What must be written out is each line from the one holding "by The Bear Music Orchestra & Anthony Au" through the end of the records, word for word, minus any pictures.

• _DATA FOR PROCESSING_
----------------

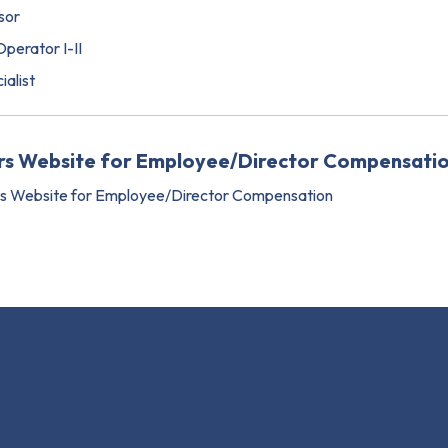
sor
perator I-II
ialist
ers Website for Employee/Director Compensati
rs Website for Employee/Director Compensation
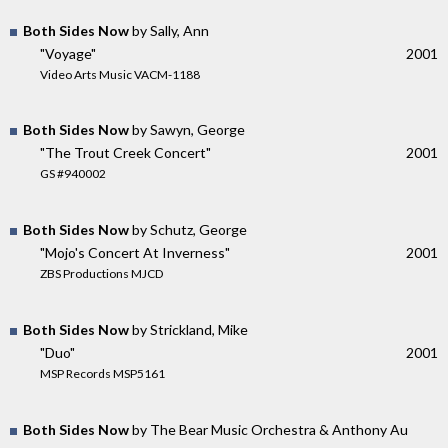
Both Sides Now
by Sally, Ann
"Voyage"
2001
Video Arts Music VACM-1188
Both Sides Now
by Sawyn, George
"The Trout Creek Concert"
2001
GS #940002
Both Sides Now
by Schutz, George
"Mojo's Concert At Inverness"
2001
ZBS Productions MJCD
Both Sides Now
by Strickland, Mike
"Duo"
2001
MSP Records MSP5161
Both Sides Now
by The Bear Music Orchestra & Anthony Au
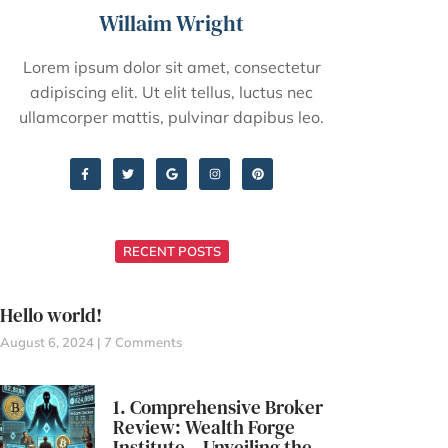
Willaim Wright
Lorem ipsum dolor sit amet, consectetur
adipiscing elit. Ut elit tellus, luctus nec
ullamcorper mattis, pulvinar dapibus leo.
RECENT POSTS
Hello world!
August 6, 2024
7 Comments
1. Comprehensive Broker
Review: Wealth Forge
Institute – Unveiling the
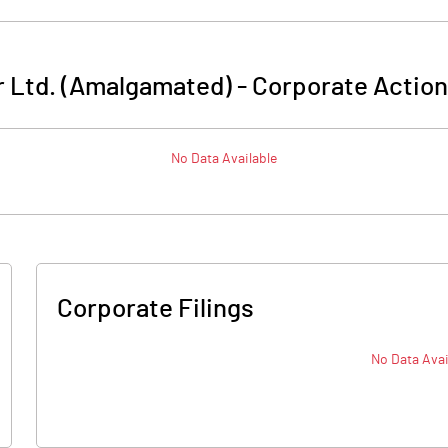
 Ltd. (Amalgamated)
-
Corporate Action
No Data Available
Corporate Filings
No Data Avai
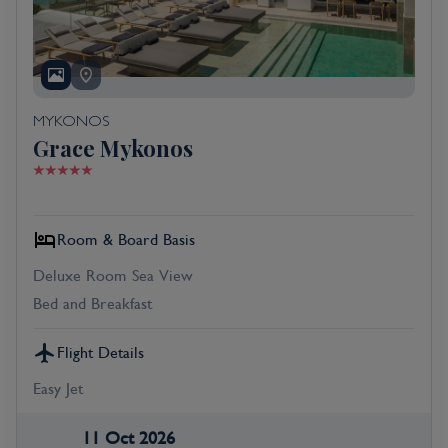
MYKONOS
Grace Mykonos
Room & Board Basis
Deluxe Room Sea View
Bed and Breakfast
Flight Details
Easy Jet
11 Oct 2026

----------------

• _ANSWER_
by The Bear Music Orchestra & Anthony Au
Willaim Wright
Lorem ipsum dolor sit amet, consectetur
adipiscing elit. Ut elit tellus, luctus nec
ullamcorper mattis, pulvinar dapibus leo.
RECENT POSTS
Hello world!
August 6, 2024
7 Comments
1. Comprehensive Broker
Review: Wealth Forge
Institute – Unveiling the
 Ltd. (Amalgamated)
-
Corporate Action
No Data Available
Corporate Filings
No Data Avai
MYKONOS
Grace Mykonos
Room & Board Basis
Deluxe Room Sea View
Bed and Breakfast
Flight Details
Easy Jet
11 Oct 2026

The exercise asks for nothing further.